The Frankfurt-based promoter has welcomed half a million visitors in 2023 to concerts from the likes of Iron Maiden, Scorpions and KISS

By Lisa Henderson on 21 Dec 2023

Oliver Hoppe, Wizard Promotions

image © Mumpi Kuenster

German tour promoter Wizard Promotions has reported a record year, with half a million visitors in 2023.

The company’s historic year is buoyed by a summer of big-name concerts for the likes of Iron Maiden, Scorpions and KISS.

KISS bid farewell to Germany for good with a sold-out show in Cologne’s Lanxess Arena, marking the end of a chapter for Wizard founder Ossy Hoppe who has been working with the band since the ’80s.

During the summer season alone, the Frankfurt-based promoter sold more than 250,000 tickets for heavy rock shows.

In addition to the established rock and metal segment, Wizard’s portfolio also includes singer-songwriters and country artists.

“We can look back on two years at full throttle”

Highlights across those genres include sold-out concerts by US star Luke Combs and the sister duo Larkin Poe, as well as announced appearances by Tyler Childers, Charles Esten, Darius Rucker, Ferris & Sylvester and many others.

“We can look back on two years at full throttle and a successful Christmas season, which is not something to be taken for granted,” says Wizard MD Oliver Hoppe, son of Ossy. “People want to go ‘live’ again. That’s a great feeling and fills our work with a lot of joy.”

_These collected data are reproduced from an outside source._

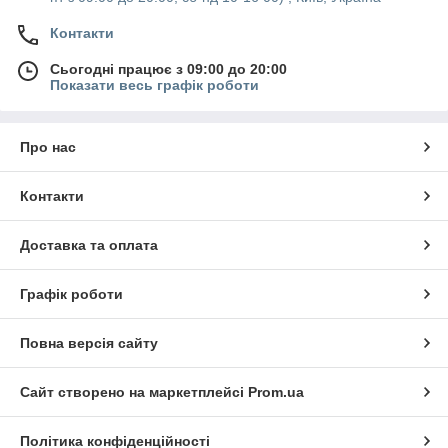
Контакти
Сьогодні працює з 09:00 до 20:00
Показати весь графік роботи
Про нас
Контакти
Доставка та оплата
Графік роботи
Повна версія сайту
Сайт створено на маркетплейсі
Prom.ua
Політика конфіденційності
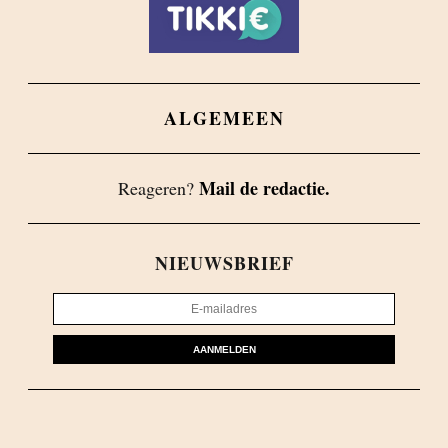
ALGEMEEN
Mail de redactie.
Reageren?
NIEUWSBRIEF
AANMELDEN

In 2024, Wizard’s 20th anniversary year, TOTO will play seven open-air shows in Germany and Iron Maiden singer Bruce Dickinson will present his first solo album since 2005 with The Mandrake Project.

Plus, Scorpions will celebrate the 40th anniversary of their successful album Love At First Sting and Zucchero will go on another world tour and NENA recently confirmed well over 30 shows in Germany and Europe.

Looking to the future, Hoppe says: “Despite rising ticket sales, the industry is facing major challenges: The financial pressure on culture has become immense and young people, in particular, need subcultural freedom that is affordable. Otherwise, there is a risk of monoculture and thus a loss of diversity. And this is precisely what we want to protect and promote in the coming years.”

Hoppe adds that seven new employees under the age of 30 have joined the workforce in the last two years, “making the team not only younger but also more diverse”.